In a recent book entitled The Age of the Strongman, the journalist Gideon Rachman described the inexorable rise of autocracies over the past twenty years, during which democracies once thought to be solid, such as India, Brazil, Hungary, and Turkey, or exemplary, such as the United States, have fallen under the sway of “strongmen” elected “democratically,” without coups d’état, and thus swung over into the camp of autocratic regimes. The combination of nationalism, cultural conservatism, and defense of “the people” against “the elite” has proven to be a potent if not lethal cocktail.
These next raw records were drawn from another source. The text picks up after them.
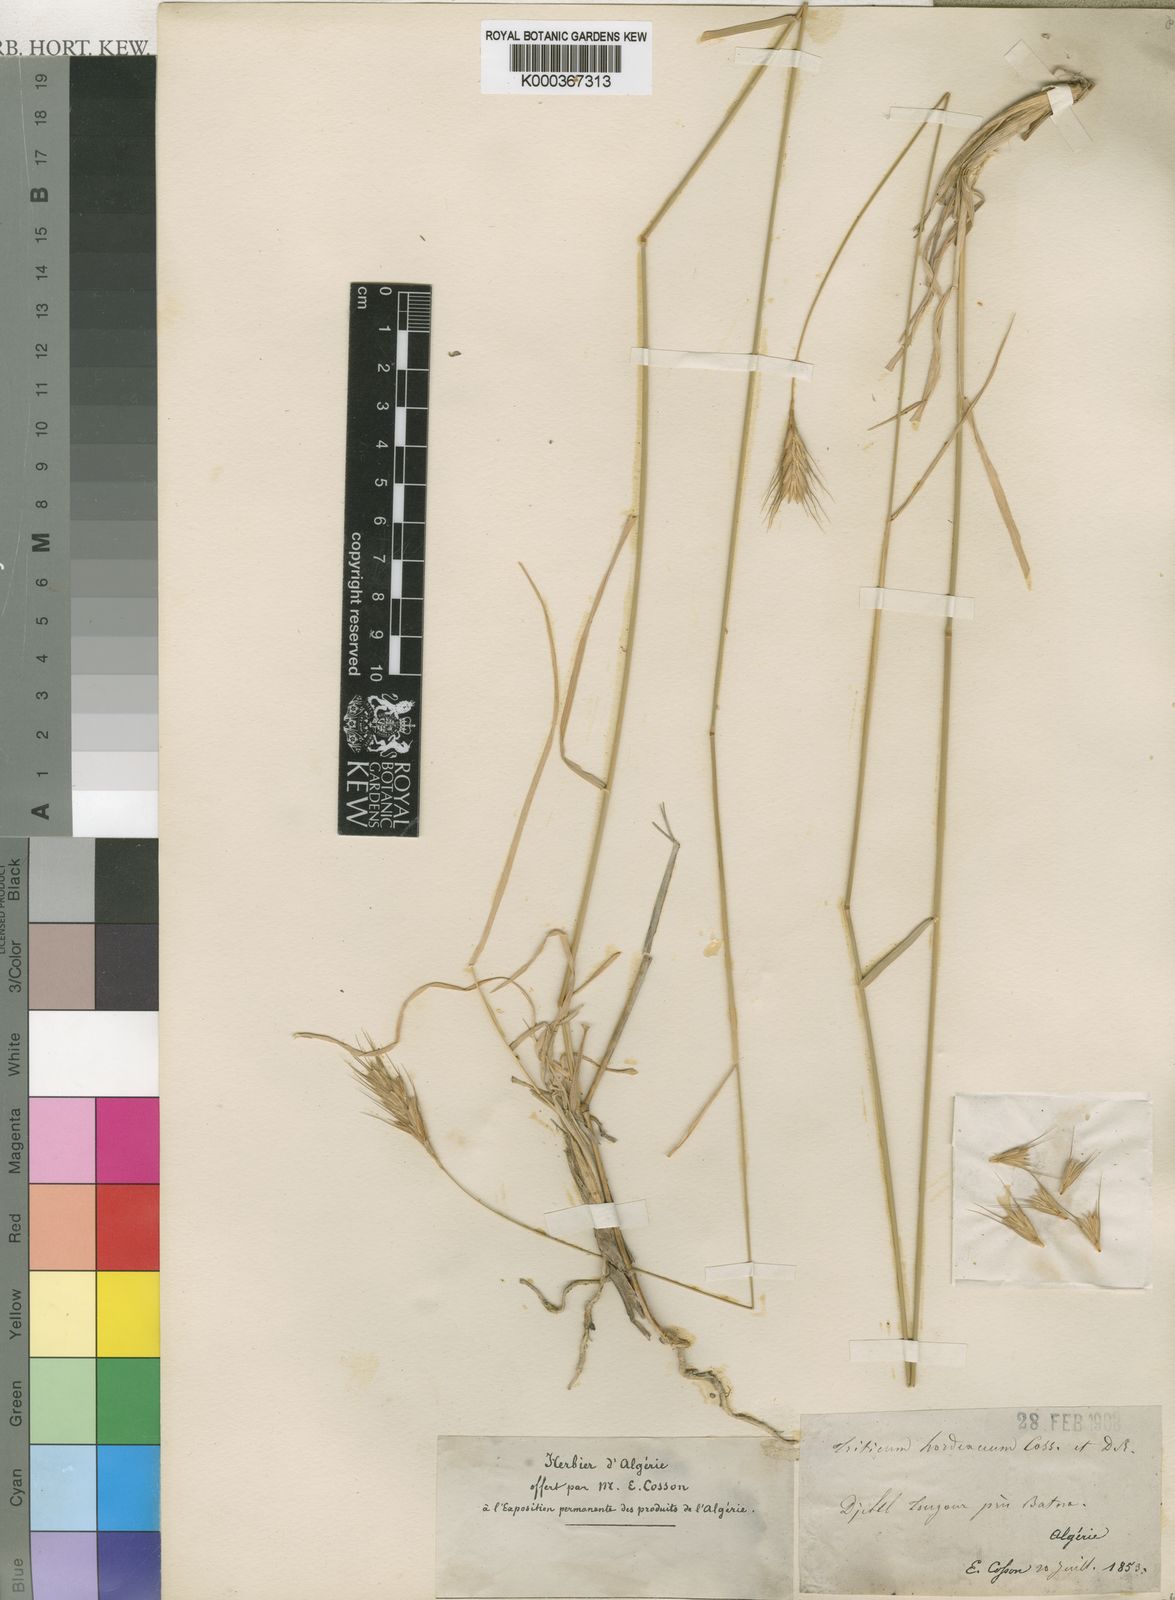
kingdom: Plantae
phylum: Tracheophyta
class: Liliopsida
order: Poales
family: Poaceae
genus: Dasypyrum
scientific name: Dasypyrum hordeaceum
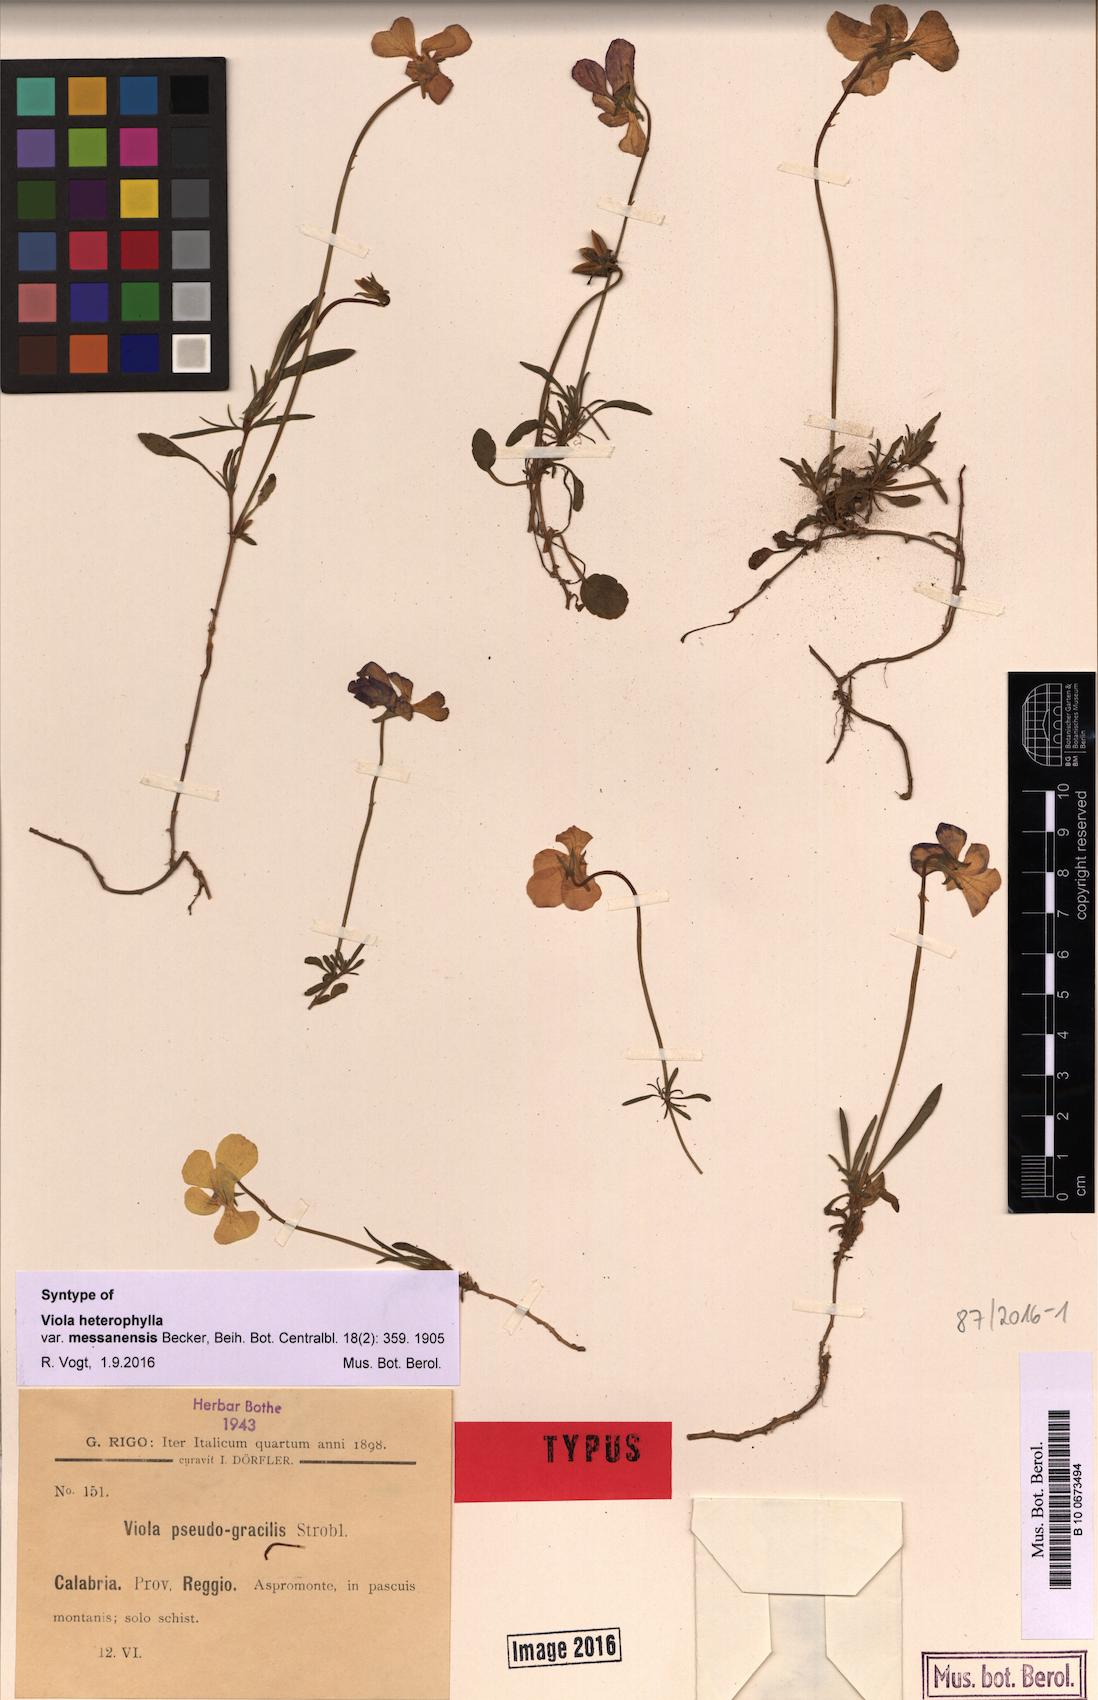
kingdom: Plantae
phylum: Tracheophyta
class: Magnoliopsida
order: Malpighiales
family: Violaceae
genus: Viola
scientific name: Viola aethnensis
What explains this crisis of so-called liberal democracy? Where will it end ? What can be done to counter it? These are the questions that were addressed in the 2023 Colloquium of The Tocqueville Society, which brough together historians, political scientists, and philosophers from both sides of the Atlantic to discuss the new “despotism” that Tocqueville foresaw, and which has begun to drop the mask of benevolence and to reveal the full dimensions of its cruelty and violence. By examining the recent history of a number of different countries, the colloquium saught to analyze the meaning of “democratic authoritarianism” and the various factors that have led to these developments.
The colloquium was co-sponsored by The Tocqueville Society and the Center for Critical Democracy Studies at the American University of Paris, and featured keynote addresses from Professors Jan-Werner Müller (Princeton University) and Pascal Ory (Académie française), as well as a series of roundtable discussions with leading international historians, political scientists, and philosophers.